Scene change detection data
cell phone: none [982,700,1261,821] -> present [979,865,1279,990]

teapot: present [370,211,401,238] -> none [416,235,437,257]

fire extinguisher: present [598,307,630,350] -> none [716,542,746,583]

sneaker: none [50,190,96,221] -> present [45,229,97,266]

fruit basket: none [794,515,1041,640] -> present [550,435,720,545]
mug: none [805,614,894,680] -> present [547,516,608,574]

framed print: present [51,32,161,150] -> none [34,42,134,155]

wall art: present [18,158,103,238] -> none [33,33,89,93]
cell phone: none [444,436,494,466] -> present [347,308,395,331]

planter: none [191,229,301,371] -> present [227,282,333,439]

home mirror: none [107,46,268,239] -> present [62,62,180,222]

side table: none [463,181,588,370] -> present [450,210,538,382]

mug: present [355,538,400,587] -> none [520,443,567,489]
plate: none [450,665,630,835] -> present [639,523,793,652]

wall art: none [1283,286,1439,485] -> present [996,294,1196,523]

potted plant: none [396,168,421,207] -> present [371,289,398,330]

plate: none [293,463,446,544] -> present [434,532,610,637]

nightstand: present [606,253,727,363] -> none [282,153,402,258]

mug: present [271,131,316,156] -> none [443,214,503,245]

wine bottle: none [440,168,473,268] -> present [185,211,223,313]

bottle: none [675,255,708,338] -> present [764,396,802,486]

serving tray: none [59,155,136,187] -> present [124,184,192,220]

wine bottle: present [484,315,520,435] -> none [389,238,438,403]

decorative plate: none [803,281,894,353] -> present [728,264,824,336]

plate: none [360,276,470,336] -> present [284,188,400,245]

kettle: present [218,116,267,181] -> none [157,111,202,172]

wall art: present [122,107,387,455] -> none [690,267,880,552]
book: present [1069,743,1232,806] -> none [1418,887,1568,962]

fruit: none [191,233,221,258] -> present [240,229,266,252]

### Exercise prompt
Reproduce the records exactly as they appear.

### Exercise answer
cell phone: none [982,700,1261,821] -> present [979,865,1279,990]

teapot: present [370,211,401,238] -> none [416,235,437,257]

fire extinguisher: present [598,307,630,350] -> none [716,542,746,583]

sneaker: none [50,190,96,221] -> present [45,229,97,266]

fruit basket: none [794,515,1041,640] -> present [550,435,720,545]
mug: none [805,614,894,680] -> present [547,516,608,574]

framed print: present [51,32,161,150] -> none [34,42,134,155]

wall art: present [18,158,103,238] -> none [33,33,89,93]
cell phone: none [444,436,494,466] -> present [347,308,395,331]

planter: none [191,229,301,371] -> present [227,282,333,439]

home mirror: none [107,46,268,239] -> present [62,62,180,222]

side table: none [463,181,588,370] -> present [450,210,538,382]

mug: present [355,538,400,587] -> none [520,443,567,489]
plate: none [450,665,630,835] -> present [639,523,793,652]

wall art: none [1283,286,1439,485] -> present [996,294,1196,523]

potted plant: none [396,168,421,207] -> present [371,289,398,330]

plate: none [293,463,446,544] -> present [434,532,610,637]

nightstand: present [606,253,727,363] -> none [282,153,402,258]

mug: present [271,131,316,156] -> none [443,214,503,245]

wine bottle: none [440,168,473,268] -> present [185,211,223,313]

bottle: none [675,255,708,338] -> present [764,396,802,486]

serving tray: none [59,155,136,187] -> present [124,184,192,220]

wine bottle: present [484,315,520,435] -> none [389,238,438,403]

decorative plate: none [803,281,894,353] -> present [728,264,824,336]

plate: none [360,276,470,336] -> present [284,188,400,245]

kettle: present [218,116,267,181] -> none [157,111,202,172]

wall art: present [122,107,387,455] -> none [690,267,880,552]
book: present [1069,743,1232,806] -> none [1418,887,1568,962]

fruit: none [191,233,221,258] -> present [240,229,266,252]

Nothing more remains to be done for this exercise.